Ein weiteres Beispiel ist unsere Arbeit anSchnellkochtopf-Griffteil. Dieses relativ kleine Teil hatte eine dünnwandige Konstruktion, erforderte aber dennoch eine sorgfältige Konstruktion des Steigrohrs. Wir haben ein kleines, offenes Steigrohr mit einem gut gestalteten Steigrohrhals verwendet, um sicherzustellen, dass das Metall reibungslos in die Griffform fließt.

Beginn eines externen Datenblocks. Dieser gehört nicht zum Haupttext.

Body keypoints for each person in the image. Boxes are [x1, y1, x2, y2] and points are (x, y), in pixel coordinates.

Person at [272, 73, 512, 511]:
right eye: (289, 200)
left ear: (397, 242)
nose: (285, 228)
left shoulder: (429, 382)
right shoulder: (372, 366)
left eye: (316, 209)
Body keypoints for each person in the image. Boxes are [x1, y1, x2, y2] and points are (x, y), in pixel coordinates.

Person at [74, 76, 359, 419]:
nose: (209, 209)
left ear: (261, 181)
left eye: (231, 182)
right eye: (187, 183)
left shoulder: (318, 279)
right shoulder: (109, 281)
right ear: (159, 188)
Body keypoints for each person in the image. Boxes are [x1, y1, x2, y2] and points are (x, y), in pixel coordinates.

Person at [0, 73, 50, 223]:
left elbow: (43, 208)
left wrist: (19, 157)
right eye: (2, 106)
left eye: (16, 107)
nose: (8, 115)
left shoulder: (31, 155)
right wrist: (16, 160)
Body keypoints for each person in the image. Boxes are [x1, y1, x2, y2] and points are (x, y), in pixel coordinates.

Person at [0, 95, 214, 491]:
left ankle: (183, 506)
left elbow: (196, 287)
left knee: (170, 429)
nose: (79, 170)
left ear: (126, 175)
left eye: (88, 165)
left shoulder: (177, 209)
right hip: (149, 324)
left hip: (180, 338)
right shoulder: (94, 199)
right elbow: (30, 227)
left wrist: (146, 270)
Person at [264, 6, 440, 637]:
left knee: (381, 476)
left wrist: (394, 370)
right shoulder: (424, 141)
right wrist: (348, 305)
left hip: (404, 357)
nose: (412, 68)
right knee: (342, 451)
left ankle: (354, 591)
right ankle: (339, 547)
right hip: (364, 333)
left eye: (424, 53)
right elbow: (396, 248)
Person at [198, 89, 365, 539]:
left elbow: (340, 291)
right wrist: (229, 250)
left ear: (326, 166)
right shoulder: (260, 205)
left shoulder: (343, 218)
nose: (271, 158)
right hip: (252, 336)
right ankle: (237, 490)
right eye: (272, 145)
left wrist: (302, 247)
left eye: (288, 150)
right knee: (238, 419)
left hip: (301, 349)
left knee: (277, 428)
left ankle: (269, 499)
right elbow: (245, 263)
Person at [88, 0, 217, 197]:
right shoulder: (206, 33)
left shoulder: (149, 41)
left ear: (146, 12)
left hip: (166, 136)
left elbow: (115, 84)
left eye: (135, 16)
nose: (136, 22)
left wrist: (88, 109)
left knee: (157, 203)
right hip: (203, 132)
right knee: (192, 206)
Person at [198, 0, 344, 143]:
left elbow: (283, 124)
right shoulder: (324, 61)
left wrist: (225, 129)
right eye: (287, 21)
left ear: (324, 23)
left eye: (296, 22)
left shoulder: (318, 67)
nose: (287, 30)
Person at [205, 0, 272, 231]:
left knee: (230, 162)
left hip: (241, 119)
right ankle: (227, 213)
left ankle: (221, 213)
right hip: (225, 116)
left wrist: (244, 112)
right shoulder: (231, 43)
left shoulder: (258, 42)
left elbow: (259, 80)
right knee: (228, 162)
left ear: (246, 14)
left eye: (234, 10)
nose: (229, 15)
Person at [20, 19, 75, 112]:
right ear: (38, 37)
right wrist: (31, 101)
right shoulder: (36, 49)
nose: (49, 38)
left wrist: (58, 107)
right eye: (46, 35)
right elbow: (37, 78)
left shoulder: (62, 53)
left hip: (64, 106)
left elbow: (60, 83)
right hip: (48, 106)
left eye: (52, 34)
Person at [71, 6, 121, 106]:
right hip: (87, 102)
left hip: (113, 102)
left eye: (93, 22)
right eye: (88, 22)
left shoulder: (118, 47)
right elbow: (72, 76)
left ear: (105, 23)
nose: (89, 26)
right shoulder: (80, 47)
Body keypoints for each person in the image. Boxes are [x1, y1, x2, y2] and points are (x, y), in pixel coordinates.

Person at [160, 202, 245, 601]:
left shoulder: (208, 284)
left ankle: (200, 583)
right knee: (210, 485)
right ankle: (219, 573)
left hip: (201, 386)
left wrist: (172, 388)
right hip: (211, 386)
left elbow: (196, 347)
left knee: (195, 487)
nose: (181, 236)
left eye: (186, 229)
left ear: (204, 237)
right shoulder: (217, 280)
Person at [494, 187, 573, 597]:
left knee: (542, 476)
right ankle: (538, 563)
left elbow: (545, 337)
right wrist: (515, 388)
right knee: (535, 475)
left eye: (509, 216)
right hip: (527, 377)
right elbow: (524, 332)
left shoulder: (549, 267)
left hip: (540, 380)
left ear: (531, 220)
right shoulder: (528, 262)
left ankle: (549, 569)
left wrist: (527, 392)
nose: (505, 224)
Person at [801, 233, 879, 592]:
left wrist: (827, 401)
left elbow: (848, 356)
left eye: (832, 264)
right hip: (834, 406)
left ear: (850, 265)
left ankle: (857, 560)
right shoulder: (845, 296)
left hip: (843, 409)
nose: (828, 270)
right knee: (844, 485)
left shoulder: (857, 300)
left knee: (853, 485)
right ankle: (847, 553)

Das Gussstück hatte eine hervorragende Oberflächengüte und keine inneren Mängel.
Wir beschäftigen uns auch häufig mitFeinguss Ss304. Für diese Edelstahl-Feingussteile, die in einigen Aspekten ähnliche Erstarrungseigenschaften wie Kohlenstoffstahl aufweisen, ist die richtige Steigrohrkonstruktion ebenso wichtig. Durch die Anpassung der Steigrohrgröße, -form und -isolierung an die spezifischen Anforderungen jedes Gussstücks konnten wir durchgängig hochwertige SS304-Gussstücke herstellen.
Abschluss
Zusammenfassend lässt sich sagen, dass das Steigrohrdesign ein entscheidender Aspekt beim Feinguss von Kohlenstoffstahl ist. Durch die sorgfältige Berücksichtigung von Faktoren wie Form und Größe des Gussteils, Erstarrungszeit und Metallfluss sowie die Wahl des richtigen Typs und Designs der Steigrohre können wir eine ordnungsgemäße Zufuhr der Gussteile sicherstellen und das Auftreten von Fehlern minimieren.

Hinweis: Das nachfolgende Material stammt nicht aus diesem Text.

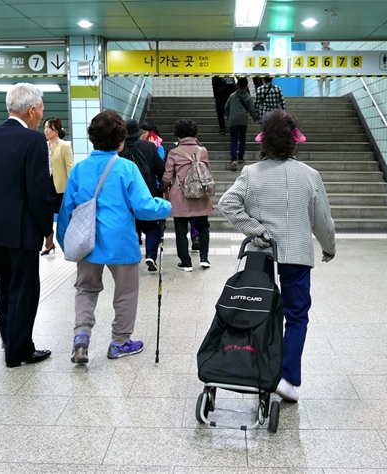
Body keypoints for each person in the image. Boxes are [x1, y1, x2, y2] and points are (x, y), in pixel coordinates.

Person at [218, 110, 336, 402]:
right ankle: (287, 378)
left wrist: (256, 230)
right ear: (295, 141)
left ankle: (257, 368)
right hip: (297, 254)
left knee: (262, 311)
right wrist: (328, 247)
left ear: (264, 141)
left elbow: (226, 204)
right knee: (296, 316)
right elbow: (322, 220)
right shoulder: (310, 176)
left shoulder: (251, 173)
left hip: (262, 254)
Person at [57, 110, 171, 364]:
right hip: (120, 242)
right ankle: (119, 342)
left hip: (87, 242)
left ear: (92, 140)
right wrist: (165, 207)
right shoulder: (126, 168)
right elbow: (142, 207)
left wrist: (65, 240)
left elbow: (66, 210)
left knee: (86, 289)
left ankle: (82, 336)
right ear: (121, 142)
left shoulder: (79, 170)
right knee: (126, 293)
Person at [0, 83, 55, 368]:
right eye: (40, 110)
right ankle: (17, 351)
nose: (41, 116)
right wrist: (47, 230)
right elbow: (37, 191)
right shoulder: (33, 141)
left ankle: (12, 341)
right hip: (21, 230)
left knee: (4, 285)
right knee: (24, 289)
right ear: (31, 110)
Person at [161, 118, 213, 272]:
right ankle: (204, 258)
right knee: (203, 227)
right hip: (200, 194)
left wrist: (163, 188)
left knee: (181, 230)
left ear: (178, 134)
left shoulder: (174, 152)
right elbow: (207, 171)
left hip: (180, 195)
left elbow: (167, 175)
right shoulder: (202, 151)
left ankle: (186, 262)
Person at [120, 119, 166, 273]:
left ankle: (132, 257)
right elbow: (161, 170)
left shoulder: (119, 150)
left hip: (125, 196)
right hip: (147, 194)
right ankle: (151, 255)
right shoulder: (150, 147)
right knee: (152, 227)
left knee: (132, 227)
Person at [41, 116, 73, 255]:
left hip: (60, 187)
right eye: (45, 128)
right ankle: (49, 243)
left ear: (57, 129)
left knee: (65, 217)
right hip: (45, 186)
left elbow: (69, 168)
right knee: (45, 216)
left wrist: (71, 189)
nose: (46, 130)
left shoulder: (65, 146)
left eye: (49, 127)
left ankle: (70, 244)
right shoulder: (41, 145)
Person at [224, 77, 258, 171]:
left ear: (237, 85)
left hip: (233, 120)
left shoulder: (232, 96)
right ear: (247, 86)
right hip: (243, 120)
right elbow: (252, 109)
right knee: (242, 138)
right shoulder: (248, 97)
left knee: (234, 140)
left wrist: (229, 117)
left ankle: (233, 159)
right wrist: (255, 118)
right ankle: (241, 157)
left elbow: (226, 107)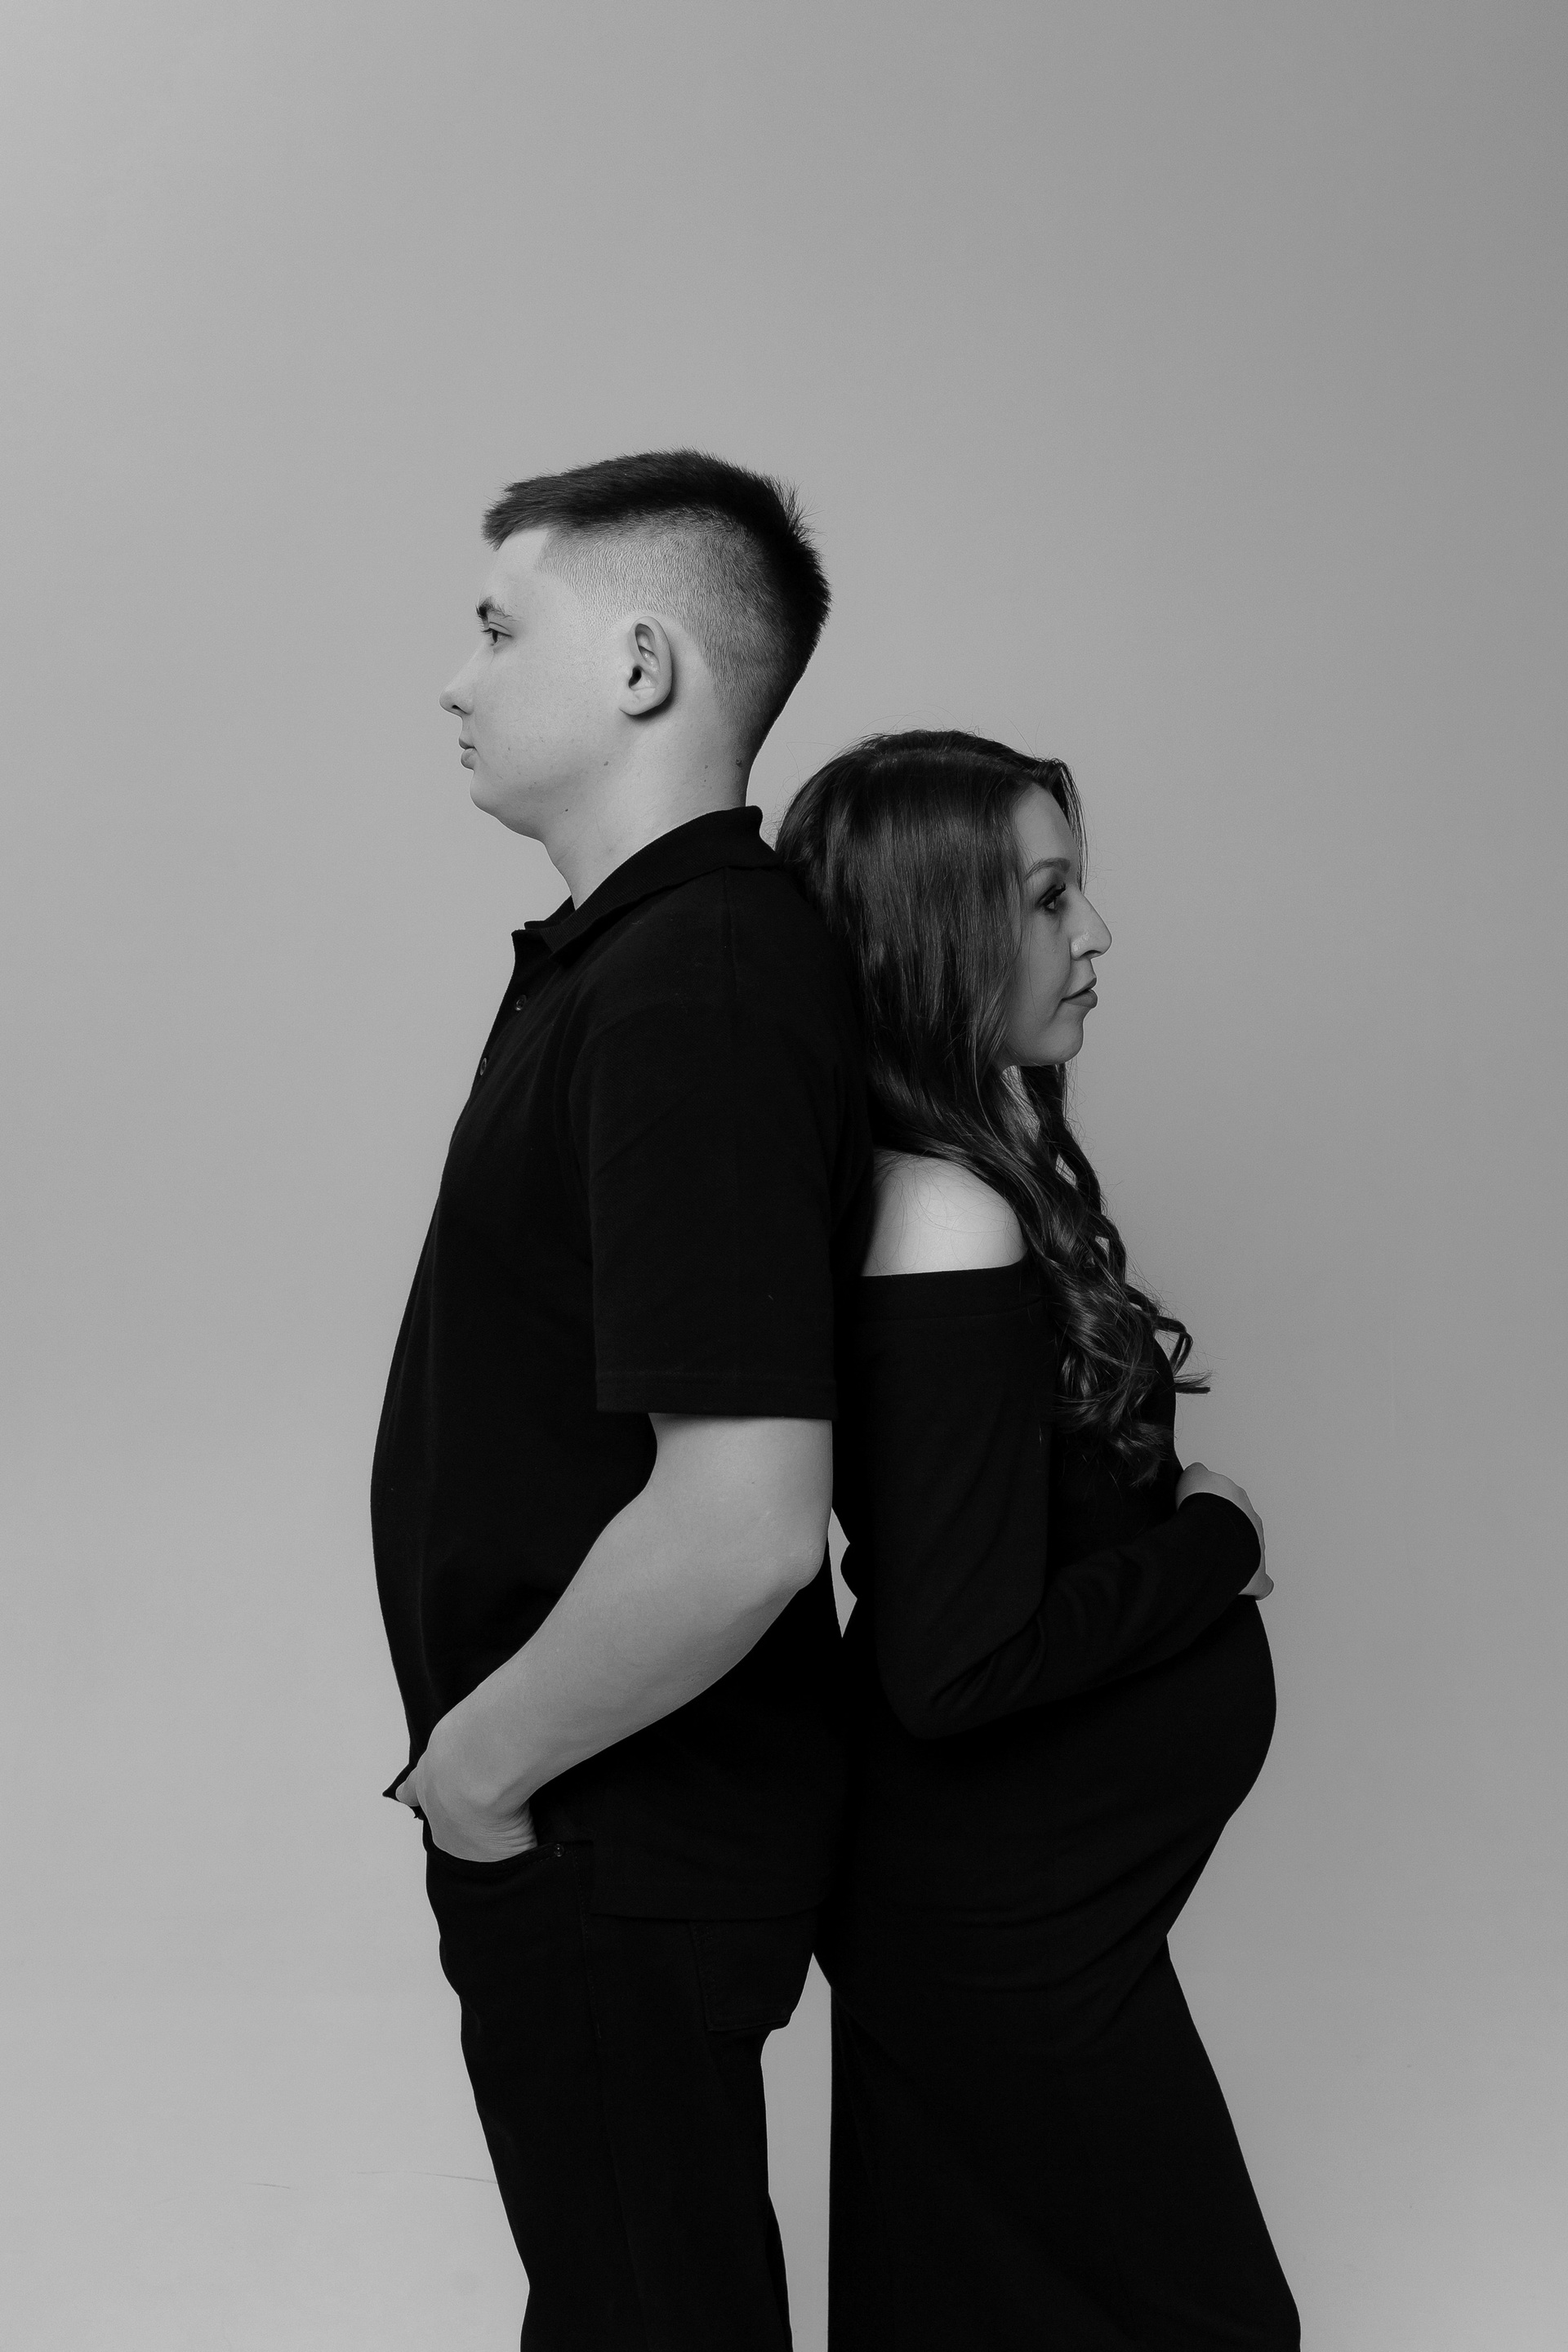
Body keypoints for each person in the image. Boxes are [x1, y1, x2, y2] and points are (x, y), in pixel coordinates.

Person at [371, 452, 872, 2350]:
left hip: (610, 1825)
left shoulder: (697, 982)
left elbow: (744, 1526)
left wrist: (482, 1777)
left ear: (644, 667)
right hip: (595, 1826)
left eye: (502, 630)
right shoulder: (643, 962)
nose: (458, 679)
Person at [777, 731, 1300, 2351]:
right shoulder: (944, 1214)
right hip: (997, 1934)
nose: (1096, 935)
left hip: (1016, 1923)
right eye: (1049, 897)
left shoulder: (954, 1183)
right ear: (935, 934)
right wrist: (1215, 1539)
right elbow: (957, 1666)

Wenn Sie auf der Suche nach hochwertigen Feingussteilen aus Kohlenstoffstahl sind, würde ich mich gerne mit Ihnen unterhalten. Ganz gleich, ob Sie ein einfaches oder komplexes Gussprojekt haben, unser Expertenteam kann Ihnen mit den besten Speiserdesign- und Gusslösungen helfen. Zögern Sie nicht, ein Beschaffungsgespräch zu führen.


Referenzen
- Campbell, J. (2003). Casting. Butterworth-Heinemann.
- Flemings, MC (1974). Erstarrungsverarbeitung. McGraw - Hill.
- Kalpakjian, S. & Schmid, SR (2013). Fertigungstechnik und Technologie. Pearson.